> **Exercise**
According to the ClearCase text below, in what year did ClearCase become available for Windows NT?

> **Quoted passage**
BEGIN

ClearCase, which runs on numerous platforms, including HP-UX and Windows NT, helps manage multiple versions of evolving software and tracks the versions that are used in the many releases or checkpoints a project may have. It displays the history of development in a "version tree," which shows specific branching and merging activities.

"ClearCase allows unlimited branching," said Claudia Dent, director of marketing for Rational's ClearCase. "A number of different developers can access the same file or work on a version of the same file at the same time. ClearCase provides sophisticated tools to later reconcile these changes with the repository."

Originally produced in 1992 for Unix by Atria Software, Lexington, Mass., ClearCase became available for Windows NT in 1994. The product's underlying database structure is the Raima database referred to as version object base (VOB) from Raima Corp., Seattle. According to Dent, the product fits in nicely with the entire Rational solution, which spans the software development life cycle. "If you want to automate the software development area, you need requirement management, visual modeling, automated testing, configuration management and process automation tools," she said.

The HP Office Products Division has well over 10,000 files in the repository. "We have a large-scale demand in terms of source code management," said Cavanaugh. "Moreover, it's important to manage a multisite relationship. ClearCase is a very nice product, but it's also a fairly substantial product. You need someone who is experienced to administer it. We have one person here dedicated to it."

"With our relationship with [the HP division in] San Diego, we replicate a VOB to San Diego," said Dave Bellagio, software design engineer, HP Engineering Productivity Services, Vancouver, Wash. "What that means is that we can both change the same element. They can grow one branch and we can grow another branch, and then we can kind of merge things back and forth."

According to Cavanaugh and Bellagio, one of the biggest challenges in using the ClearCase MultiSite system to dynamically replicate VOBs was in establishing a well-architected infrastructure. "As a dynamic file system, ClearCase MultiSite requires a fair amount of network overhead," said Cavanaugh. "If you don't have a very solid networking infrastructure, things can be rather problematic. The response time will be poor, and you don't want to have well-paid developers sitting around twirling their thumbs."

END

> **Provided material**
BEGIN

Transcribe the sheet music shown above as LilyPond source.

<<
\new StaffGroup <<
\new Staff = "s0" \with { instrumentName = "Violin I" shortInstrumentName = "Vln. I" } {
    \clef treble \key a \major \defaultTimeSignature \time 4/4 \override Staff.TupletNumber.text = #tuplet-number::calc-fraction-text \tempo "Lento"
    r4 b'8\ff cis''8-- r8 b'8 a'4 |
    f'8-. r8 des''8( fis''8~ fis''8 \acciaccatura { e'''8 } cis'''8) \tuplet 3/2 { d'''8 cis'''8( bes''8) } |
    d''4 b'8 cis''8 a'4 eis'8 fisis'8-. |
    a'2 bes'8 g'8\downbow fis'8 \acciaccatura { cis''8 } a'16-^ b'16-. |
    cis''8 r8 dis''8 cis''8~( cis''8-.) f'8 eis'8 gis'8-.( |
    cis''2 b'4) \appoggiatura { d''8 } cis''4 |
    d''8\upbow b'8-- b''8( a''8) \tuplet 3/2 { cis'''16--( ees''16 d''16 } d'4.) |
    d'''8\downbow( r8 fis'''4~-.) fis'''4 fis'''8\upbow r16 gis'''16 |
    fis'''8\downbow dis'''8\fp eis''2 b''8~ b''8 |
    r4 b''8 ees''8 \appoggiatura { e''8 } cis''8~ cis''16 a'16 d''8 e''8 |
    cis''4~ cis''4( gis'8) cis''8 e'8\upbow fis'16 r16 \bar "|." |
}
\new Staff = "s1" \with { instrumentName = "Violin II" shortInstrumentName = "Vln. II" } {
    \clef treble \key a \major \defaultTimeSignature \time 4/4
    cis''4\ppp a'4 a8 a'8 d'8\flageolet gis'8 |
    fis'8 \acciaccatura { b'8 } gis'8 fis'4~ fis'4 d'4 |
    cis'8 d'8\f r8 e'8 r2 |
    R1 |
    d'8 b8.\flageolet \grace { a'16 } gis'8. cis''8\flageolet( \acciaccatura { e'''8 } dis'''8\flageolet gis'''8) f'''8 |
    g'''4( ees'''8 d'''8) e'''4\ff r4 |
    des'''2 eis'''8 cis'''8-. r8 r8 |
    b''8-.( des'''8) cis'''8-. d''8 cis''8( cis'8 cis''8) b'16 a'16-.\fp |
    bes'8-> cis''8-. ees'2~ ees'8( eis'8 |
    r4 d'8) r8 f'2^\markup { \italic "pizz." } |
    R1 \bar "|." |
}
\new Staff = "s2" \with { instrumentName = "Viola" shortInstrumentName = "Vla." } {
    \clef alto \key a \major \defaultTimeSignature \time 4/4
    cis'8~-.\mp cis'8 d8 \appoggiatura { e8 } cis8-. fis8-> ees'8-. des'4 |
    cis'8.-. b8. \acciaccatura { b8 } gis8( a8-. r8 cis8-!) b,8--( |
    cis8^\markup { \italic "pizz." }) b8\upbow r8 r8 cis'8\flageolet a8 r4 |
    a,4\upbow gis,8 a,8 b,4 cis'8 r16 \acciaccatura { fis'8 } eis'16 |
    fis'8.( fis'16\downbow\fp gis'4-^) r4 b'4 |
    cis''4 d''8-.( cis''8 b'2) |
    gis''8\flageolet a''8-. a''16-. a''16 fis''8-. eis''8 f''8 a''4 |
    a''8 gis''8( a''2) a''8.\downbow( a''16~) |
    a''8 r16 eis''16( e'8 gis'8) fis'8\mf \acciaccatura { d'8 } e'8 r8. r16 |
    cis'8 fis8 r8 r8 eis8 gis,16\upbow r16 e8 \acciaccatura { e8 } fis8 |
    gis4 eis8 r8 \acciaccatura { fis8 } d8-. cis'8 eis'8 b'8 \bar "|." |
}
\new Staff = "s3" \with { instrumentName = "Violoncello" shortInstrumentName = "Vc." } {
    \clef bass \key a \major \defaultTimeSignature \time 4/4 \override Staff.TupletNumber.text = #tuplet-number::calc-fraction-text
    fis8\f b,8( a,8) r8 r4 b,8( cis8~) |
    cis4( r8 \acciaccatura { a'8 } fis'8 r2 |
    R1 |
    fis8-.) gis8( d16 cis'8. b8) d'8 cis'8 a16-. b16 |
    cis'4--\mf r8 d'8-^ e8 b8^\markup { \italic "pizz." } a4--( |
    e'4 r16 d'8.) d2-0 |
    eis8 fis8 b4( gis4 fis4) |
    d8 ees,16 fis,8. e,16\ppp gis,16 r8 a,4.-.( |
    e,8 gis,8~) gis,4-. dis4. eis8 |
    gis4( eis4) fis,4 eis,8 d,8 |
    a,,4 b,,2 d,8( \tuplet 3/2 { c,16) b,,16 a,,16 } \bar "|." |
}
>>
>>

END

> **Task response**
1994